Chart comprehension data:
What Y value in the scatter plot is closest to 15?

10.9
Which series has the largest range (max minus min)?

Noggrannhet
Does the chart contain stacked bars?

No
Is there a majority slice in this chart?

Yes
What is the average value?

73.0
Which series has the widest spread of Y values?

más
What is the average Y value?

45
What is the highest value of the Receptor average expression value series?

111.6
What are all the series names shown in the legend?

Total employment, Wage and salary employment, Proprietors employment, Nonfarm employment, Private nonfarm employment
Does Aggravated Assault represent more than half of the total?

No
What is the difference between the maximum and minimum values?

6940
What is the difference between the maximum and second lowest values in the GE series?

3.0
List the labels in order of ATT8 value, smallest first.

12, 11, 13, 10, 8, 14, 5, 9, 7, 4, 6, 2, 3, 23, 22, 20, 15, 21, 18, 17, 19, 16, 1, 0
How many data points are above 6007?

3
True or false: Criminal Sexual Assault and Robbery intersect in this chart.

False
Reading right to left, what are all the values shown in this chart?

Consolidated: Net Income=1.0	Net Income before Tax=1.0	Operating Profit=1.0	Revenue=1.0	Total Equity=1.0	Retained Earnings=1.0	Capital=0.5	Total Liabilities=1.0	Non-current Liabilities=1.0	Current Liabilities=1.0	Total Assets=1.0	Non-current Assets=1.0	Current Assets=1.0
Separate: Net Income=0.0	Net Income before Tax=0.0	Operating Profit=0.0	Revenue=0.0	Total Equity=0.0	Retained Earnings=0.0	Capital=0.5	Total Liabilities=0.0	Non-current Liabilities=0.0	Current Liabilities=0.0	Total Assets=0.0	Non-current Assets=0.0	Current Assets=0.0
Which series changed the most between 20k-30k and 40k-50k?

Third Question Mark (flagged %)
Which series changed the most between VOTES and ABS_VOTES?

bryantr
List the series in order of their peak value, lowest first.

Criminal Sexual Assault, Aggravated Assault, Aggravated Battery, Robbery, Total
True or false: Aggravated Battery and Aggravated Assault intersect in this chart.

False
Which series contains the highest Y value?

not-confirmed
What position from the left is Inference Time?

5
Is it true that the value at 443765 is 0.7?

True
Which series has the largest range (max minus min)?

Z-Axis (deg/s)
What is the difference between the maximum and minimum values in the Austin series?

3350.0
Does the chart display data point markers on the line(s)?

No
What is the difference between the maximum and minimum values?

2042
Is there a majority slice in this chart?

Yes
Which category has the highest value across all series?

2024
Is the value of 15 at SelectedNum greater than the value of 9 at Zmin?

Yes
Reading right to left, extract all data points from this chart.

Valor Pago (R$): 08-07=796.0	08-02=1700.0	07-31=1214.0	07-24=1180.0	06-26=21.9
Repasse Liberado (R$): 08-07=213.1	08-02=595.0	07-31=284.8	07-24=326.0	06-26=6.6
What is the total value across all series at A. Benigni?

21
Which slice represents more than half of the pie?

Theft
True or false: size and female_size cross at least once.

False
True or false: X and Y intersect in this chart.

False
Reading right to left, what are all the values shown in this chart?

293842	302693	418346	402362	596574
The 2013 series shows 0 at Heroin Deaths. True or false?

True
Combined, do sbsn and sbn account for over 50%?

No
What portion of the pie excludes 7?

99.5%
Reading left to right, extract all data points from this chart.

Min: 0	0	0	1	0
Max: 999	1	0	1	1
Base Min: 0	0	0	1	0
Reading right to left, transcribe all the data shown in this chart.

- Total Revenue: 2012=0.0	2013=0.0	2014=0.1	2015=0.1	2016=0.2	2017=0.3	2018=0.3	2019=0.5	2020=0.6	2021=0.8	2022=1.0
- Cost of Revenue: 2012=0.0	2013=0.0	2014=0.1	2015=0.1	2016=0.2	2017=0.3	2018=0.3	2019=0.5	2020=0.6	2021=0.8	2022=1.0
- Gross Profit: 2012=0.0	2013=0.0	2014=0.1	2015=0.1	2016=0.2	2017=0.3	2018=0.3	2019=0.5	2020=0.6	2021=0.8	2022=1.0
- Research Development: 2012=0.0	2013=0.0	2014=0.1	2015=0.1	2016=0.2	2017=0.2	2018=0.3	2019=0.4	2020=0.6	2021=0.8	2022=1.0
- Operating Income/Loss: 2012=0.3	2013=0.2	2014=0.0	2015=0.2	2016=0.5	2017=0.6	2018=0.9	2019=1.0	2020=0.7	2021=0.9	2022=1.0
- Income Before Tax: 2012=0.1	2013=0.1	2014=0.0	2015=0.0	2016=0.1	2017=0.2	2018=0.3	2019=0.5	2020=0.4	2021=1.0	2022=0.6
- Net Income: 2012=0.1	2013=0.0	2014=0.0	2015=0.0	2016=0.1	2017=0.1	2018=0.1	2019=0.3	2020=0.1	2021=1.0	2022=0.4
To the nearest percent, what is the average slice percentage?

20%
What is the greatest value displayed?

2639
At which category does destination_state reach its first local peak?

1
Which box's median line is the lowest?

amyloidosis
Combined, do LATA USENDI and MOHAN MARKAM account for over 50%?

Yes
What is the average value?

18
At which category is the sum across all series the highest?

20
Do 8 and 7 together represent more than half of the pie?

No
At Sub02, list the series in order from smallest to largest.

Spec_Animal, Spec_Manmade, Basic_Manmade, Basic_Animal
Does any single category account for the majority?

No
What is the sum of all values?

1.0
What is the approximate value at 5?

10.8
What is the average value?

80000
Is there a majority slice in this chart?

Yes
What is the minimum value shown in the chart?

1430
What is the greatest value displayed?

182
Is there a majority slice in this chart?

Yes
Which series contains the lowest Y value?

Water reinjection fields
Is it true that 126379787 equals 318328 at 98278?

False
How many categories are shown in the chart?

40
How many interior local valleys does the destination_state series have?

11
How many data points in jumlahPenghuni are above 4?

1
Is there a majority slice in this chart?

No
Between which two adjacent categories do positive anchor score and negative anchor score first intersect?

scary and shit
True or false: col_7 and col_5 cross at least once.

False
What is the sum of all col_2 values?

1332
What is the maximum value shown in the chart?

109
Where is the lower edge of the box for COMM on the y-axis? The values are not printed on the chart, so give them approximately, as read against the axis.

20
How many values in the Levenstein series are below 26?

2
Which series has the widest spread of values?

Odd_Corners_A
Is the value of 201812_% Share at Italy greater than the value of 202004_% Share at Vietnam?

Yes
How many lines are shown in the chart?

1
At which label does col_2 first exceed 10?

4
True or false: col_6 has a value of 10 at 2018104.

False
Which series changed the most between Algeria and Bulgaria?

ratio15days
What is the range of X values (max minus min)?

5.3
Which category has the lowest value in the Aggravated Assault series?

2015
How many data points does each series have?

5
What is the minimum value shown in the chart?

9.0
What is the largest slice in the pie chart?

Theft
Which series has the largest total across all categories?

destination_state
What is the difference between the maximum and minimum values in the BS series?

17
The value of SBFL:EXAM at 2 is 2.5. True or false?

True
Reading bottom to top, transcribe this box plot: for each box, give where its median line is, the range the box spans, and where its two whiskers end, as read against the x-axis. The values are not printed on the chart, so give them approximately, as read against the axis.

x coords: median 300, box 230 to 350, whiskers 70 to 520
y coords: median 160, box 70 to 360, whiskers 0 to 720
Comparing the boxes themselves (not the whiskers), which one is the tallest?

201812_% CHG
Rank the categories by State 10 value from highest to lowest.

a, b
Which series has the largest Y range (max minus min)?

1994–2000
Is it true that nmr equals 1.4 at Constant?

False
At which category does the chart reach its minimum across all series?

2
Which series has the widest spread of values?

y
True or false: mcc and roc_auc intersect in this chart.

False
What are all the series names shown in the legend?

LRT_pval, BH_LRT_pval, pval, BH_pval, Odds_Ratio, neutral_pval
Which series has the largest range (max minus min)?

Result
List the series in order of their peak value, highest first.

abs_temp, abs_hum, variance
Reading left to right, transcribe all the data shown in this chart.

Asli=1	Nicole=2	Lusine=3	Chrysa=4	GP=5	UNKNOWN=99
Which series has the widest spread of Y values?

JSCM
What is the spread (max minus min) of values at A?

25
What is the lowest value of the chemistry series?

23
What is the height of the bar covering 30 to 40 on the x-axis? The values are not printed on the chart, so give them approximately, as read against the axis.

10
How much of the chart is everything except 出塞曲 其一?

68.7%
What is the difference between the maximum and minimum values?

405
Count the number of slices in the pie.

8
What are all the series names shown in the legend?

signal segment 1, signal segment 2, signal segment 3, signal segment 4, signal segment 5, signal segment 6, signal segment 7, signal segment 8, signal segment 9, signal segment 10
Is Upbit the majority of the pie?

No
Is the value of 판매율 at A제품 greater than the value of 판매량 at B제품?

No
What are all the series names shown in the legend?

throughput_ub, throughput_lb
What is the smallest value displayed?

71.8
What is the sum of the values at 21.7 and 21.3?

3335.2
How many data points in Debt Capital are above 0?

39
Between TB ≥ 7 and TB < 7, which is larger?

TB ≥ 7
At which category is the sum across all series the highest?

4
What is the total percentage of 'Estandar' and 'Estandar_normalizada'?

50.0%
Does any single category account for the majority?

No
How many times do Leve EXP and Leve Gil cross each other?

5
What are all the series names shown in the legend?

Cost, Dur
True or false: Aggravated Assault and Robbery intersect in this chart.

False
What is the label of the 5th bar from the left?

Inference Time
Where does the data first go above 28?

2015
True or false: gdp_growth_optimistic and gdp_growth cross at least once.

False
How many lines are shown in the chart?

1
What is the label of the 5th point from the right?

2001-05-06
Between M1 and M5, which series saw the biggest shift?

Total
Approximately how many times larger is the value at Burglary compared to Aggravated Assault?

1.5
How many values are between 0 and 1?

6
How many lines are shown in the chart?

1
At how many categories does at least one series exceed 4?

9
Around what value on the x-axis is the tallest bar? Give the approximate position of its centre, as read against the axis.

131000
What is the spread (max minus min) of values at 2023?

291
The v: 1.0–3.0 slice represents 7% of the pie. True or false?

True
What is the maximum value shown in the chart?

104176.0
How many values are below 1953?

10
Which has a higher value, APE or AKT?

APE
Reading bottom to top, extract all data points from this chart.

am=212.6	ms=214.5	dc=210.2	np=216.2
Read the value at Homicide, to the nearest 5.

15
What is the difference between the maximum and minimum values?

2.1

WHAT TO WORK ON:
Reproduce the records above word for word, from their first line through the line containing "What is the average Y value?", including that line.

RESULT FOR THIS TASK:
What Y value in the scatter plot is closest to 15?

10.9
Which series has the largest range (max minus min)?

Noggrannhet
Does the chart contain stacked bars?

No
Is there a majority slice in this chart?

Yes
What is the average value?

73.0
Which series has the widest spread of Y values?

más
What is the average Y value?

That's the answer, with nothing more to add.